If you believe Darwin’s Theory of Evolution, there is a new subspecies of hominoid roaming the face of the earth. It has the same bone structure as a homo sapien, but that is where the similarities seem to end. It has the temper of Godzilla, the craftiness of a fox, the reflexes of a Jedi, the lungs of an industrial revolution steam engine and the vocabulary of a faulty first-generation Speak & Spell machine. Ladies and gentlemen, may I introduce you to… the taxi driver from China.
I arrived at Chengdu Railway Station on a dark, rainy summer evening, exhausted after a two-and-a-half-hour train ride and a long day of meetings in the neighbouring city of Chongqing. My colleagues and I had been seated in the last carriage and it was a long walk to the station exit. All I was looking forward to was a hot shower and an early night’s rest, and I couldn’t wait to get to our hotel. We jostled with our luggage and the crowd of people heading out, and found our way to the back of a snaking taxi queue. Distant flashes of lightning and the dark clouds in the sky warned of an impending storm headed our way, but thankfully, the queue seemed to be moving fairly quickly, superbly marshalled by a tall policeman who kept barking orders and blowing his whistle every five seconds.
Our ears were ringing from all that whistling by the time we reached the front of the queue, but at least I was closer to getting my much-needed shower. Gratefully, we hopped into our cab when our turn came, but I instantly felt my eyes tear up and I began to have difficulty breathing. The taxi reeked of cheap cigarettes and the driver was still holding a stub between his fingers. He took one last big puff and flicked the butt out of the window before looking at the hotel address that my colleague had scribbled on a piece of paper. He mumbled something in a low voice, engaged the gear stick and set off like a rampaging bull released for the San Fermin festival in Pamplona, Spain. He barely avoided contact with a pedestrian wheeling a trolley bag across what seemed like a zebra crossing, and then came to a screeching halt at a red light… a mere 50 metres away from where our journey had begun.

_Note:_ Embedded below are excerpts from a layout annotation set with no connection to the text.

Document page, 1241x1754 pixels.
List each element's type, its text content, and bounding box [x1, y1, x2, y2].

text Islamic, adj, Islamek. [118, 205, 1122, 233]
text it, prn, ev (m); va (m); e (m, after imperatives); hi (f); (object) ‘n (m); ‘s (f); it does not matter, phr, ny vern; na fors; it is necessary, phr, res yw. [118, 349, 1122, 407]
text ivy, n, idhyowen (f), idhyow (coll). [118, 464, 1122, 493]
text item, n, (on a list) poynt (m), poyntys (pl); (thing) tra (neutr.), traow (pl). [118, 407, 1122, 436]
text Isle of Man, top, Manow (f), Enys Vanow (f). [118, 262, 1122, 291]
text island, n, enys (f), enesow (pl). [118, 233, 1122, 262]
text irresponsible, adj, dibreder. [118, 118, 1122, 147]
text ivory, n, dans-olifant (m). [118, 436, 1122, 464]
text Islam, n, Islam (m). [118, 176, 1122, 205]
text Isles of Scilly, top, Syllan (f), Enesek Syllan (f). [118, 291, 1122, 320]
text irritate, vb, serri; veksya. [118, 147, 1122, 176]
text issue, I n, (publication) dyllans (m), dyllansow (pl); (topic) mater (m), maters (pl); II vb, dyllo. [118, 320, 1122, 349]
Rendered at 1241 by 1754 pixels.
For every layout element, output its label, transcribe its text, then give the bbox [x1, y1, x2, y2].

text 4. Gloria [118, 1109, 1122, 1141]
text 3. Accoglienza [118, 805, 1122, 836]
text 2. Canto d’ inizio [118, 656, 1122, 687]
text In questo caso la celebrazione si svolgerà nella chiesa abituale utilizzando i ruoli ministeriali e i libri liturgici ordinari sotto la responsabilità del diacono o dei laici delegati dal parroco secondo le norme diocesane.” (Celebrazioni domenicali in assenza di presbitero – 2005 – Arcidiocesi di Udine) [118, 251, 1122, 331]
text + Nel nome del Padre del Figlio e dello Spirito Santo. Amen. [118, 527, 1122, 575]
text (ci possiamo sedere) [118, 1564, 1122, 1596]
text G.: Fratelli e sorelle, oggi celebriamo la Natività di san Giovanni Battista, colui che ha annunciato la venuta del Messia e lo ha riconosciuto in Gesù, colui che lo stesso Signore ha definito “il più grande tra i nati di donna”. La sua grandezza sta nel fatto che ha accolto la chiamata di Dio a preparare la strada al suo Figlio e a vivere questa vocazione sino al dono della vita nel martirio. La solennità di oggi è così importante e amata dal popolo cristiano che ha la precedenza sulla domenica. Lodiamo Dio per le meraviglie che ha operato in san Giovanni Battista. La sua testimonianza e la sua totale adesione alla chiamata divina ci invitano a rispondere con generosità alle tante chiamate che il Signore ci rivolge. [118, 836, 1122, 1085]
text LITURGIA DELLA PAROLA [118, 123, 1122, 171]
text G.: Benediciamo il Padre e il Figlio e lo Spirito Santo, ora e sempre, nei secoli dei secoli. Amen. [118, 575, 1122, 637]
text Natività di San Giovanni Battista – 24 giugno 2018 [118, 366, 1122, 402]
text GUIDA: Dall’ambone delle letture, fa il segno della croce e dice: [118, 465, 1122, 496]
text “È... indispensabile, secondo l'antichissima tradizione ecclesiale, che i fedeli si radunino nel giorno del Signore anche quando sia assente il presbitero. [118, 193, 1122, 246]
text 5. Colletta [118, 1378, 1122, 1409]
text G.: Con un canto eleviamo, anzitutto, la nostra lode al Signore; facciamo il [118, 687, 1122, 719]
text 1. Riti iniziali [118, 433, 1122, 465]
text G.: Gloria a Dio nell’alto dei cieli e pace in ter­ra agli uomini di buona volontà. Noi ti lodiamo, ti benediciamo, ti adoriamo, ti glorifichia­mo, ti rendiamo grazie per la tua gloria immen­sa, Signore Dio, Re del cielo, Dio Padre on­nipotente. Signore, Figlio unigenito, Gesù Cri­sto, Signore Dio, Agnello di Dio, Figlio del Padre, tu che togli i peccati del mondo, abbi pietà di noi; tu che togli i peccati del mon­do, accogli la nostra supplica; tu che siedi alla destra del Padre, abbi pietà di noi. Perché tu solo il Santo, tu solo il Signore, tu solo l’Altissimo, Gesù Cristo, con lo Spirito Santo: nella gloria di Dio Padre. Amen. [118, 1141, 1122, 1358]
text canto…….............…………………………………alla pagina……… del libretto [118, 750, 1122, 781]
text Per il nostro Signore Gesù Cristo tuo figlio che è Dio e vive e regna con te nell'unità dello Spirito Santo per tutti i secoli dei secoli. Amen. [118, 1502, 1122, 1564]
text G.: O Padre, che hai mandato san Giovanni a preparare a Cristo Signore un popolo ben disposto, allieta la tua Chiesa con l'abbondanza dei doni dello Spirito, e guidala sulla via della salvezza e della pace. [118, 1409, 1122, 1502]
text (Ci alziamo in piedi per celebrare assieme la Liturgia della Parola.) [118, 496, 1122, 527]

As the light turned green, the taxi lurched forward and the driver started weaving in and out of traffic as if the steering wheel was the game controller of an Xbox 360. I reached for my seatbelt and found none, and prayed that my plus-sized colleague seated next to me would provide some additional stability for the car, and cushion me like an airbag from any sideways impact in case of a collision. There was a beeping sound from the dashboard the minute we boarded the taxi, but it didn’t seem to bother the driver one bit. I checked my door twice just to make sure I wasn’t about to be flung out and steamrolled into part of the road surface, but thankfully, it was properly shut. I pressed the knob for the car lock just to be sure.
As we approached a junction, all of us lurched forward again as the driver came to a screeching halt behind a car about to make a left turn. The green arrow had just lit up and without giving the car before him any time to move off, he slammed his hand on the horn and spouted a fountain of vulgarities at the driver’s many generations of ancestors. Several spirits were rudely awoken from their slumber that night!
He continued the verbal tirade as we sped past the car after the turn, but had to abandon an attempt to beat a red light as a car had already started moving across his path from the right, sending us smashing into the back of the front seats again. Out came another cascade of profanities about fresh-water turtle eggs and illegitimate offspring, and by this time, I could have sworn my command of the Chinese language had improved significantly — which, on hindsight, could have been handy had the meetings the next day turned sour. I was also on the lookout for any traffic policemen so as to report the driver for exceeding the per hour vulgarity limit. Unfortunately, there were none in sight.
After the next junction, we turned into a street and got stuck behind a van and a pickup driving side by side. Instead of waiting for either to give way, the driver cut across the central road divider, sped past the van and then cut back in, just as I spotted the oncoming headlights of a bus bearing down on us.
All this time, the beeping from the dashboard continued incessantly. Finally, after briefly turning to look behind us, I realised it was the warning that the car boot had not been closed properly. I tried not to imagine my clean underwear being flung onto the road and me having to risk life and limb to retrieve them, but between those thoughts and the flashing of my life before me, personal hygiene took a backseat.
Finally, after 20 minutes of anxiety attacks and breath deprivation, Chinese vocabulary lessons and roller coaster rides, we reached the entrance of the hotel — but not before almost mowing down a road sweeper.
I staggered out of the taxi, tempted to kneel and kiss the ground before me. In fact, I wanted to find the nearest church to give thanks to God for being alive… but that probably required another taxi ride!